De conceptrichtlijn is aan de betrokken (wetenschappelijke) verenigingen en (patiënt) organisaties voorgelegd ter commentaar. De commentaren zijn verzameld in een commentaartabel en besproken met de werkgroep. Naar aanleiding van de commentaren is de conceptrichtlijn aangepast en definitief vastgesteld door de werkgroep. De definitieve richtlijn is aan de betrokken (wetenschappelijke) verenigingen en (patiënt) organisaties voorgelegd ter autorisatie en door hen geautoriseerd dan wel geaccordeerd. Zie daarvoor de Autorisatie.

 

Literatuur

  • Brouwers MC, Kho ME, Browman GP, et al. AGREE Next Steps Consortium. AGREE II: advancing guideline development, reporting and evaluation in health care. CMAJ 2010;182:E839-42.
  • Higgins JPT, Green S (editors). Cochrane Handbook for Systematic Reviews of Interventions Version 5.1.0 [updated March 2011]. The Cochrane Collaboration, 2011. Available from https://training.cochrane.org/handbook.
  • Ontwikkeling Medisch Specialistische Richtlijnen (2015).
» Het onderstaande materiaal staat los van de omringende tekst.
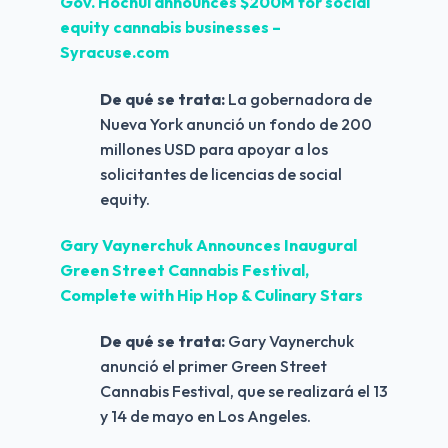
Gov. Hochul announces $200M for social 
equity cannabis businesses – 
Syracuse.com 
De qué se trata:
 La gobernadora de 
Nueva York anunció un fondo de 200 
millones USD para apoyar a los 
solicitantes de licencias de social 
equity.
Gary Vaynerchuk Announces Inaugural 
Green Street Cannabis Festival, 
Complete with Hip Hop & Culinary Stars
De qué se trata:
 Gary Vaynerchuk 
anunció el primer Green Street 
Cannabis Festival, que se realizará el 13 
y 14 de mayo en Los Angeles.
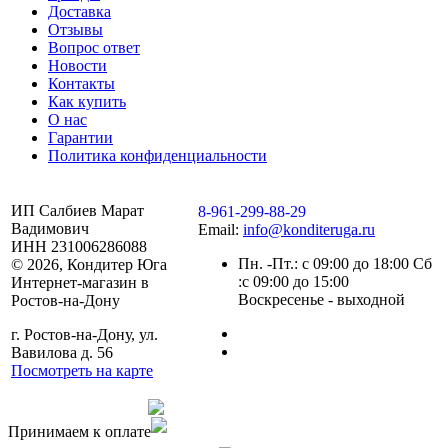
Доставка
Отзывы
Вопрос ответ
Новости
Контакты
Как купить
О нас
Гарантии
Политика конфиденциальности
ИП Салбиев Марат
8-961-299-88-29
Вадимович
Email:
info@konditeruga.ru
ИНН 231006286088
Пн. -Пт.: с 09:00 до 18:00 Сб
© 2026, Кондитер Юга
:с 09:00 до 15:00
Интернет-магазин в
Воскресенье - выходной
Ростов-на-Дону
г. Ростов-на-Дону, ул.
Вавилова д. 56
Посмотреть на карте
Сделано командой
Принимаем к оплате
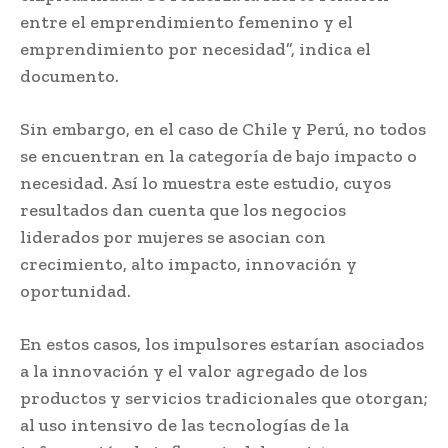
entre el emprendimiento femenino y el
emprendimiento por necesidad”, indica el
documento.
Sin embargo, en el caso de Chile y Perú, no todos
se encuentran en la categoría de bajo impacto o
necesidad. Así lo muestra este estudio, cuyos
resultados dan cuenta que los negocios
liderados por mujeres se asocian con
crecimiento, alto impacto, innovación y
oportunidad.
En estos casos, los impulsores estarían asociados
a la innovación y el valor agregado de los
productos y servicios tradicionales que otorgan;
al uso intensivo de las tecnologías de la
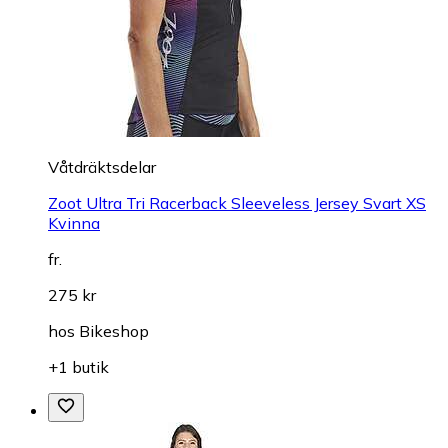
Våtdräktsdelar
Zoot Ultra Tri Racerback Sleeveless Jersey Svart XS
Kvinna
fr.
275 kr
hos
Bikeshop
+1 butik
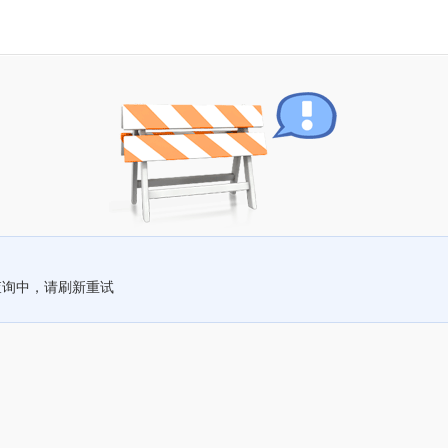
查询中，请刷新重试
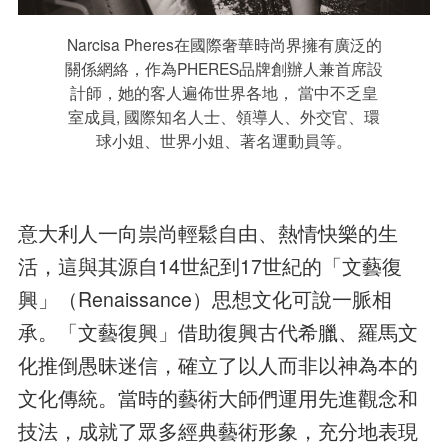
Narcisa Pheres在國際奢華時尚界擁有廣泛的
關係網絡，作為PHERES品牌創辦人兼首席設
計師，她的客人遍佈世界各地， 當中不乏皇
室成員, 國際知名人士、領導人、外交官、環
球小姐、世界小姐、著名運動員等。
意大利人一向祟尚輕鬆自由、熱情快樂的生
活，這與其源自14世紀到17世紀的「文藝復
興」（Renaissance）思想文化可說一脈相
承。「文藝復興」借助復興古代希臘、羅馬文
化推倒愚昧迷信，確立了以人而非以神為本的
文化傳統。當時的藝術大師們運用先進觀念和
技法，成就了眾多經典藝術形象，充分地表現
Kennisinstituut Medisch Specialisten. Online beschikbaar op https://richtlijnendatabase.nl/.
  • Schünemann H, Brożek J, Guyatt G, et al. GRADE handbook for grading quality of evidence and strength of recommendations. Updated October 2013. The GRADE Working Group, 2013. Available from http://gdt.guidelinedevelopment.org/central_prod/_design/client/handbook/handbook.html
  • van Zuuren EJ, Fedorowicz Z, Tan J, et al. Interventions for rosacea based on the phenotype approach: An updated systematic review including GRADE assessments. Br J Dermatol 2019; 181:65-79.
  • van Zuuren EJ, Graber MA, Hollis S, et al. Interventions for rosacea. Cochrane Database Syst Rev 2005;3:CD003262.